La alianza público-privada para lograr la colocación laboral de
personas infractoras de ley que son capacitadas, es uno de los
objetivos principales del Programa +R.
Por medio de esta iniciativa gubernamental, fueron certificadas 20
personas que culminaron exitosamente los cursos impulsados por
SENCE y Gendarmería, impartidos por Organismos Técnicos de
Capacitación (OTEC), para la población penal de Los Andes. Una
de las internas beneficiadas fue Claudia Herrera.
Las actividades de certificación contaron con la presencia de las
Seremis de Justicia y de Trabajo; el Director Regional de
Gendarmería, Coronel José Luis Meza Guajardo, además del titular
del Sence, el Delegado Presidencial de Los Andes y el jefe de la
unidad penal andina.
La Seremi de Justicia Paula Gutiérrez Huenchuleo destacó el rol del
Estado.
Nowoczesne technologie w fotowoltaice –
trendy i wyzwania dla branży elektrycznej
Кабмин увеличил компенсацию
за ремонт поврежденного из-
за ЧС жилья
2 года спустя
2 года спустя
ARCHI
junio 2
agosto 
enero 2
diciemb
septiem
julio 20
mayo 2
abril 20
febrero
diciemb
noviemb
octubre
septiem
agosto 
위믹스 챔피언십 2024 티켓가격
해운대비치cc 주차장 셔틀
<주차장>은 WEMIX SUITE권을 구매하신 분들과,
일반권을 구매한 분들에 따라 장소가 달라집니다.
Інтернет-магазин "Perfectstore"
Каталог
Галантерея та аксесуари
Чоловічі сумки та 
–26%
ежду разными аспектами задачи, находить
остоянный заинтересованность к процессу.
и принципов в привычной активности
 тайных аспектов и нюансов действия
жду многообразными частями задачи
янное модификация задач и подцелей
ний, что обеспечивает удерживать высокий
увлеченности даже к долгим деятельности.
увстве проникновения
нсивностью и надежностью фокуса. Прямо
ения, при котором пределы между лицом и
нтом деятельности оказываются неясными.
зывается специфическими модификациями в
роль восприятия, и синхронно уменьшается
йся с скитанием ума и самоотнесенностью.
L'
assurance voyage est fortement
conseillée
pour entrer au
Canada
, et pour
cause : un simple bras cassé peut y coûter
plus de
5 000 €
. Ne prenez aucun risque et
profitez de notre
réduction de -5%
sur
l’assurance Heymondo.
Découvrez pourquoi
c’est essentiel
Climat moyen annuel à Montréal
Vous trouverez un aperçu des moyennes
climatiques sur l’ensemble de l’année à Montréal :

* * * * *

YOUR GOAL:
Please retype every line of the records above without changing a single character, and keep the same line breaks.

EXERCISE RESPONSE:
La alianza público-privada para lograr la colocación laboral de
personas infractoras de ley que son capacitadas, es uno de los
objetivos principales del Programa +R.
Por medio de esta iniciativa gubernamental, fueron certificadas 20
personas que culminaron exitosamente los cursos impulsados por
SENCE y Gendarmería, impartidos por Organismos Técnicos de
Capacitación (OTEC), para la población penal de Los Andes. Una
de las internas beneficiadas fue Claudia Herrera.
Las actividades de certificación contaron con la presencia de las
Seremis de Justicia y de Trabajo; el Director Regional de
Gendarmería, Coronel José Luis Meza Guajardo, además del titular
del Sence, el Delegado Presidencial de Los Andes y el jefe de la
unidad penal andina.
La Seremi de Justicia Paula Gutiérrez Huenchuleo destacó el rol del
Estado.
Nowoczesne technologie w fotowoltaice –
trendy i wyzwania dla branży elektrycznej
Кабмин увеличил компенсацию
за ремонт поврежденного из-
за ЧС жилья
2 года спустя
2 года спустя
ARCHI
junio 2
agosto 
enero 2
diciemb
septiem
julio 20
mayo 2
abril 20
febrero
diciemb
noviemb
octubre
septiem
agosto 
위믹스 챔피언십 2024 티켓가격
해운대비치cc 주차장 셔틀
<주차장>은 WEMIX SUITE권을 구매하신 분들과,
일반권을 구매한 분들에 따라 장소가 달라집니다.
Інтернет-магазин "Perfectstore"
Каталог
Галантерея та аксесуари
Чоловічі сумки та 
–26%
ежду разными аспектами задачи, находить
остоянный заинтересованность к процессу.
и принципов в привычной активности
 тайных аспектов и нюансов действия
жду многообразными частями задачи
янное модификация задач и подцелей
ний, что обеспечивает удерживать высокий
увлеченности даже к долгим деятельности.
увстве проникновения
нсивностью и надежностью фокуса. Прямо
ения, при котором пределы между лицом и
нтом деятельности оказываются неясными.
зывается специфическими модификациями в
роль восприятия, и синхронно уменьшается
йся с скитанием ума и самоотнесенностью.
L'
assurance voyage est fortement
conseillée
pour entrer au
Canada
, et pour
cause : un simple bras cassé peut y coûter
plus de
5 000 €
. Ne prenez aucun risque et
profitez de notre
réduction de -5%
sur
l’assurance Heymondo.
Découvrez pourquoi
c’est essentiel
Climat moyen annuel à Montréal
Vous trouverez un aperçu des moyennes
climatiques sur l’ensemble de l’année à Montréal :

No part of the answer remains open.